EXERCISE REQUIREMENTS: Provide an exact transcription of all the records.

-- Begin INPUT MATERIAL --

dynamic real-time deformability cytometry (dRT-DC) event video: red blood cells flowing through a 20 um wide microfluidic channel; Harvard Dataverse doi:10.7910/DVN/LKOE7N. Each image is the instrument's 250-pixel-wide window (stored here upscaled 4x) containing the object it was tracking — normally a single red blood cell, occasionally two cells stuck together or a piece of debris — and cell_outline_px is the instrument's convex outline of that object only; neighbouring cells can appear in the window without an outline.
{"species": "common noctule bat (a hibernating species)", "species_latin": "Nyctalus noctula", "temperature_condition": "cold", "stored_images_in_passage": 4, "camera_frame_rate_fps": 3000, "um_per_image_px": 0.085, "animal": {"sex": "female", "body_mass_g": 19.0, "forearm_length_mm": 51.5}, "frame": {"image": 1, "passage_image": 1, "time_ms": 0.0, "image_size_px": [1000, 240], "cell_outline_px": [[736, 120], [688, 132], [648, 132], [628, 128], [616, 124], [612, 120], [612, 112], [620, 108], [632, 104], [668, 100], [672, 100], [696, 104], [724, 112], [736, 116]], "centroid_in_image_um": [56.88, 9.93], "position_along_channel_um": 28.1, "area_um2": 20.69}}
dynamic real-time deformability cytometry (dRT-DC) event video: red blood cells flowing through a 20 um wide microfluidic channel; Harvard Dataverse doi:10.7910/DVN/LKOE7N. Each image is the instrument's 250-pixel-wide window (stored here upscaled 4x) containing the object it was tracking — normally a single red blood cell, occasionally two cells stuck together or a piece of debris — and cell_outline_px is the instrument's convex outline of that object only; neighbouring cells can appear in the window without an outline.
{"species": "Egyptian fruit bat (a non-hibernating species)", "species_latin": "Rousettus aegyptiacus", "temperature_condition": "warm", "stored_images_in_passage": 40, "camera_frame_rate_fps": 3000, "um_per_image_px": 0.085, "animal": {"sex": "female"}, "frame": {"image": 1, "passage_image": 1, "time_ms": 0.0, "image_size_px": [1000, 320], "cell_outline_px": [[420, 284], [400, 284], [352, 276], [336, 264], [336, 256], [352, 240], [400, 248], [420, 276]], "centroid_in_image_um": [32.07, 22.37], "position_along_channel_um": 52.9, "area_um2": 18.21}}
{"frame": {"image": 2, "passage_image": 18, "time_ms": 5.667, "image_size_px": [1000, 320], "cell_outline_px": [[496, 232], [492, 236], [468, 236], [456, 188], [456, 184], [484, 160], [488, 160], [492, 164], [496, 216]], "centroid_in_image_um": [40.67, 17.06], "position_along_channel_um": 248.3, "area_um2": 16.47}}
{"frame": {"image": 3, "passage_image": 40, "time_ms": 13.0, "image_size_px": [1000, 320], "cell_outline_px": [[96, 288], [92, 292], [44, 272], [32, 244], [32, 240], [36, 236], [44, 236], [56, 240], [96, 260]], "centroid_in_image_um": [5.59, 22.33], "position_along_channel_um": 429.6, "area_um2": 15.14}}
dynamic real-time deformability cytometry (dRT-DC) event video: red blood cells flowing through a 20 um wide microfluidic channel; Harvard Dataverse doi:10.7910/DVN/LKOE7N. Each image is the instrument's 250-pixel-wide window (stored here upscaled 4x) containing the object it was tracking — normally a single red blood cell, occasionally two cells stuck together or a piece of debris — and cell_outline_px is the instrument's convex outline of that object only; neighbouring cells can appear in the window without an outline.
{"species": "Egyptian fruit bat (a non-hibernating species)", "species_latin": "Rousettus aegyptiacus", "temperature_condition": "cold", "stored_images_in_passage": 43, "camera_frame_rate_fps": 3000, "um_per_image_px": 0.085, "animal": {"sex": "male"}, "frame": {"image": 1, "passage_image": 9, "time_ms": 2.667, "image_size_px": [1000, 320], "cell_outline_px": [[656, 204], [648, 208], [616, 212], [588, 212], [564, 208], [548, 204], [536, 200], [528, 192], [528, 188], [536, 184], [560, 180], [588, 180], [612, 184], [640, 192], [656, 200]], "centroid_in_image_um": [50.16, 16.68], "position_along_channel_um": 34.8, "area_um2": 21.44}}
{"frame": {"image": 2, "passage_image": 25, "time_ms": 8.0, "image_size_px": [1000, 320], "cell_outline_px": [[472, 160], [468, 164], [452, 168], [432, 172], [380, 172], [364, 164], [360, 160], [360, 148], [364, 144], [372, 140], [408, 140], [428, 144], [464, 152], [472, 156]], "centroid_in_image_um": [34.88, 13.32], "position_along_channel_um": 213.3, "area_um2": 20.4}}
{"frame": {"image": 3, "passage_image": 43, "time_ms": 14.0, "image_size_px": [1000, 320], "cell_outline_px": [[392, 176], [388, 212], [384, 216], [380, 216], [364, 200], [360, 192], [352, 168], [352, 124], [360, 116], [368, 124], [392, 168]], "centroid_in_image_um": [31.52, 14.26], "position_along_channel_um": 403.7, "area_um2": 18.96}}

-- End INPUT MATERIAL --

EXERCISE ANSWER:
dynamic real-time deformability cytometry (dRT-DC) event video: red blood cells flowing through a 20 um wide microfluidic channel; Harvard Dataverse doi:10.7910/DVN/LKOE7N. Each image is the instrument's 250-pixel-wide window (stored here upscaled 4x) containing the object it was tracking — normally a single red blood cell, occasionally two cells stuck together or a piece of debris — and cell_outline_px is the instrument's convex outline of that object only; neighbouring cells can appear in the window without an outline.
{"species": "common noctule bat (a hibernating species)", "species_latin": "Nyctalus noctula", "temperature_condition": "cold", "stored_images_in_passage": 4, "camera_frame_rate_fps": 3000, "um_per_image_px": 0.085, "animal": {"sex": "female", "body_mass_g": 19.0, "forearm_length_mm": 51.5}, "frame": {"image": 1, "passage_image": 1, "time_ms": 0.0, "image_size_px": [1000, 240], "cell_outline_px": [[736, 120], [688, 132], [648, 132], [628, 128], [616, 124], [612, 120], [612, 112], [620, 108], [632, 104], [668, 100], [672, 100], [696, 104], [724, 112], [736, 116]], "centroid_in_image_um": [56.88, 9.93], "position_along_channel_um": 28.1, "area_um2": 20.69}}
dynamic real-time deformability cytometry (dRT-DC) event video: red blood cells flowing through a 20 um wide microfluidic channel; Harvard Dataverse doi:10.7910/DVN/LKOE7N. Each image is the instrument's 250-pixel-wide window (stored here upscaled 4x) containing the object it was tracking — normally a single red blood cell, occasionally two cells stuck together or a piece of debris — and cell_outline_px is the instrument's convex outline of that object only; neighbouring cells can appear in the window without an outline.
{"species": "Egyptian fruit bat (a non-hibernating species)", "species_latin": "Rousettus aegyptiacus", "temperature_condition": "warm", "stored_images_in_passage": 40, "camera_frame_rate_fps": 3000, "um_per_image_px": 0.085, "animal": {"sex": "female"}, "frame": {"image": 1, "passage_image": 1, "time_ms": 0.0, "image_size_px": [1000, 320], "cell_outline_px": [[420, 284], [400, 284], [352, 276], [336, 264], [336, 256], [352, 240], [400, 248], [420, 276]], "centroid_in_image_um": [32.07, 22.37], "position_along_channel_um": 52.9, "area_um2": 18.21}}
{"frame": {"image": 2, "passage_image": 18, "time_ms": 5.667, "image_size_px": [1000, 320], "cell_outline_px": [[496, 232], [492, 236], [468, 236], [456, 188], [456, 184], [484, 160], [488, 160], [492, 164], [496, 216]], "centroid_in_image_um": [40.67, 17.06], "position_along_channel_um": 248.3, "area_um2": 16.47}}
{"frame": {"image": 3, "passage_image": 40, "time_ms": 13.0, "image_size_px": [1000, 320], "cell_outline_px": [[96, 288], [92, 292], [44, 272], [32, 244], [32, 240], [36, 236], [44, 236], [56, 240], [96, 260]], "centroid_in_image_um": [5.59, 22.33], "position_along_channel_um": 429.6, "area_um2": 15.14}}
dynamic real-time deformability cytometry (dRT-DC) event video: red blood cells flowing through a 20 um wide microfluidic channel; Harvard Dataverse doi:10.7910/DVN/LKOE7N. Each image is the instrument's 250-pixel-wide window (stored here upscaled 4x) containing the object it was tracking — normally a single red blood cell, occasionally two cells stuck together or a piece of debris — and cell_outline_px is the instrument's convex outline of that object only; neighbouring cells can appear in the window without an outline.
{"species": "Egyptian fruit bat (a non-hibernating species)", "species_latin": "Rousettus aegyptiacus", "temperature_condition": "cold", "stored_images_in_passage": 43, "camera_frame_rate_fps": 3000, "um_per_image_px": 0.085, "animal": {"sex": "male"}, "frame": {"image": 1, "passage_image": 9, "time_ms": 2.667, "image_size_px": [1000, 320], "cell_outline_px": [[656, 204], [648, 208], [616, 212], [588, 212], [564, 208], [548, 204], [536, 200], [528, 192], [528, 188], [536, 184], [560, 180], [588, 180], [612, 184], [640, 192], [656, 200]], "centroid_in_image_um": [50.16, 16.68], "position_along_channel_um": 34.8, "area_um2": 21.44}}
{"frame": {"image": 2, "passage_image": 25, "time_ms": 8.0, "image_size_px": [1000, 320], "cell_outline_px": [[472, 160], [468, 164], [452, 168], [432, 172], [380, 172], [364, 164], [360, 160], [360, 148], [364, 144], [372, 140], [408, 140], [428, 144], [464, 152], [472, 156]], "centroid_in_image_um": [34.88, 13.32], "position_along_channel_um": 213.3, "area_um2": 20.4}}
{"frame": {"image": 3, "passage_image": 43, "time_ms": 14.0, "image_size_px": [1000, 320], "cell_outline_px": [[392, 176], [388, 212], [384, 216], [380, 216], [364, 200], [360, 192], [352, 168], [352, 124], [360, 116], [368, 124], [392, 168]], "centroid_in_image_um": [31.52, 14.26], "position_along_channel_um": 403.7, "area_um2": 18.96}}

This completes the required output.